**Tugas**
Salin seluruh kutipan di bawah tentang stigma terhadap gangguan mental tanpa mengubah satu kata pun.

**Kutipan Pilihan**
Walaupun jumlahnya tidak mencapai 10% dari jumlah penduduk Indonesia, hal
ini patut menjadi perhatian umum dan penderita dapat mengakses kebutuhan
medis dengan mudah.

Stigma negatif masyarakat terhadap gangguan mental inilah yang menyebabkan


sulitnya kesehatan mental dianggap penting di Indonesia. Perspektif masyarakat
yang negatif dan masih mengkaitkan gangguan mental dengan hal gaib
menyebabkan banyak orang yang berobat kepada oknum yang tidak seharusnya,
seperti dukun atau orang pintar. Padahal akses pengobatan untuk penderita
gangguan mental sudah mudah diakses bagi masyarakat umum.
Keluarga atau kerabat penderita meyakini bahwa orang yang menderita gangguan
mental adalah orang yang aneh dan memalukan, aib, dan layak dikucilkan.

**Data Tersedia**
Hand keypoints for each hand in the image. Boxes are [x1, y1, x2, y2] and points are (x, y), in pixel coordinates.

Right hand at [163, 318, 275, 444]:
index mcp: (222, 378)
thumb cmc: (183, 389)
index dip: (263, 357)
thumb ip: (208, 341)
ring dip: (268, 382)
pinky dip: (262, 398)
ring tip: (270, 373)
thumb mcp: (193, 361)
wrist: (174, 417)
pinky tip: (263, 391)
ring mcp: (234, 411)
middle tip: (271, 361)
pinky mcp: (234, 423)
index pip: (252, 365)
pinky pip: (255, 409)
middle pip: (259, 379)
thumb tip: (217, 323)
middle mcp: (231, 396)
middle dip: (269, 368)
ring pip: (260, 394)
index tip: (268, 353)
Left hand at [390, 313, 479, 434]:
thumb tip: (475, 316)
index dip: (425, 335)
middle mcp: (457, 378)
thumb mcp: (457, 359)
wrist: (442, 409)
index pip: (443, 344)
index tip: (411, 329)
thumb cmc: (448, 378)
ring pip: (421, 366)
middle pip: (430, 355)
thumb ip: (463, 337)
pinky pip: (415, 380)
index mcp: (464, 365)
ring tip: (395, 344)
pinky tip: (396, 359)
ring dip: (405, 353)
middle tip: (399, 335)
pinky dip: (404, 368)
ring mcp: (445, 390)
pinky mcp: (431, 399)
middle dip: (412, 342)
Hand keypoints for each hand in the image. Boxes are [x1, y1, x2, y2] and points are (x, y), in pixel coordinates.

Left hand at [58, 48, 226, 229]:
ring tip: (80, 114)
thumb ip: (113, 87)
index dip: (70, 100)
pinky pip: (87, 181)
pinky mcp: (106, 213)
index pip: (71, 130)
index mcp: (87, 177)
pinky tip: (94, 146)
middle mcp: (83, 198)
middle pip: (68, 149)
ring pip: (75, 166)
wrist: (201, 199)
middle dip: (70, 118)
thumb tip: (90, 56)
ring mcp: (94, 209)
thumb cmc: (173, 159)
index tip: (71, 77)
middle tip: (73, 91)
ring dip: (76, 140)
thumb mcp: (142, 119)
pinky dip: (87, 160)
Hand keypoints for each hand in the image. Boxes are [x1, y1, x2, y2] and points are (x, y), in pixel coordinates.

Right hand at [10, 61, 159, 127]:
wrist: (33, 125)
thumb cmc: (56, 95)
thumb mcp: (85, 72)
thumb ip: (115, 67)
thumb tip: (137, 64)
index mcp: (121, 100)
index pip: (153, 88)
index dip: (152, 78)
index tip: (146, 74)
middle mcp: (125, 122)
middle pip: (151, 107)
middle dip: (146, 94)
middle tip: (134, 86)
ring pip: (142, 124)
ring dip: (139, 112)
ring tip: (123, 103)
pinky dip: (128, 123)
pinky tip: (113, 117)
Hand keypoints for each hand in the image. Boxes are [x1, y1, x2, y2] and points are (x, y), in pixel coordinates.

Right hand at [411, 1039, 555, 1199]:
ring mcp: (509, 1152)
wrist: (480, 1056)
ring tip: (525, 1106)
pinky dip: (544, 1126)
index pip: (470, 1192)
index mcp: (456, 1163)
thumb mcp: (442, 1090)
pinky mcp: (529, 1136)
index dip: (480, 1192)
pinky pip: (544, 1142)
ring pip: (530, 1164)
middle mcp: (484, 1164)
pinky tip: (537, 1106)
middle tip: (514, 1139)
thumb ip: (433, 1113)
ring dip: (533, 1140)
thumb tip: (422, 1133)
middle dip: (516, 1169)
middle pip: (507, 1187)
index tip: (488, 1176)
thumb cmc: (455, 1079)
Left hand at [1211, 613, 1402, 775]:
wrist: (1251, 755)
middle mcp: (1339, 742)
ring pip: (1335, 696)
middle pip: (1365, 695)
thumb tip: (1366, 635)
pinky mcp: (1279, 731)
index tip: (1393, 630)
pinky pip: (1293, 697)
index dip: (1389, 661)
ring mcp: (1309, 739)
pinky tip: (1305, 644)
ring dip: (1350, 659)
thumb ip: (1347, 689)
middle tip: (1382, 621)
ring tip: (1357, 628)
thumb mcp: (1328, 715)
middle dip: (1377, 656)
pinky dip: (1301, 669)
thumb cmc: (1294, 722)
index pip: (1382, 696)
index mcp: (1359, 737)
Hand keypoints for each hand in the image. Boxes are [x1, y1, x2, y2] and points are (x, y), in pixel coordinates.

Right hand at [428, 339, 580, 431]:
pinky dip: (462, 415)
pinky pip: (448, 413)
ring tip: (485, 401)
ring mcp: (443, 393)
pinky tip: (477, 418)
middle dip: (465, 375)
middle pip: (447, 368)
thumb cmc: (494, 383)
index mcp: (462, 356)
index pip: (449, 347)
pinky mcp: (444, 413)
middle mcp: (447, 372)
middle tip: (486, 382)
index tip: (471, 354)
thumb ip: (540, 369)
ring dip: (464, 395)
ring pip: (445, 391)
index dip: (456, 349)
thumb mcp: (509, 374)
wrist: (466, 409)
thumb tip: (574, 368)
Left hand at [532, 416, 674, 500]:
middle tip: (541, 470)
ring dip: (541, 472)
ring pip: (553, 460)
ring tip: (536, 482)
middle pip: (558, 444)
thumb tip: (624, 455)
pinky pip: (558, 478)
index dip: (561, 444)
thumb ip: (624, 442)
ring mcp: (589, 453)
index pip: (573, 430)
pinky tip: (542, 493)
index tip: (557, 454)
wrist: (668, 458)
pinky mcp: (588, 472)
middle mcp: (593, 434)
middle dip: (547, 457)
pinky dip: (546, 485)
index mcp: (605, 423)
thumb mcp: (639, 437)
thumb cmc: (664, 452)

**Jawaban**
Walaupun jumlahnya tidak mencapai 10% dari jumlah penduduk Indonesia, hal
ini patut menjadi perhatian umum dan penderita dapat mengakses kebutuhan
medis dengan mudah.

Stigma negatif masyarakat terhadap gangguan mental inilah yang menyebabkan


sulitnya kesehatan mental dianggap penting di Indonesia. Perspektif masyarakat
yang negatif dan masih mengkaitkan gangguan mental dengan hal gaib
menyebabkan banyak orang yang berobat kepada oknum yang tidak seharusnya,
seperti dukun atau orang pintar. Padahal akses pengobatan untuk penderita
gangguan mental sudah mudah diakses bagi masyarakat umum.
Keluarga atau kerabat penderita meyakini bahwa orang yang menderita gangguan
mental adalah orang yang aneh dan memalukan, aib, dan layak dikucilkan.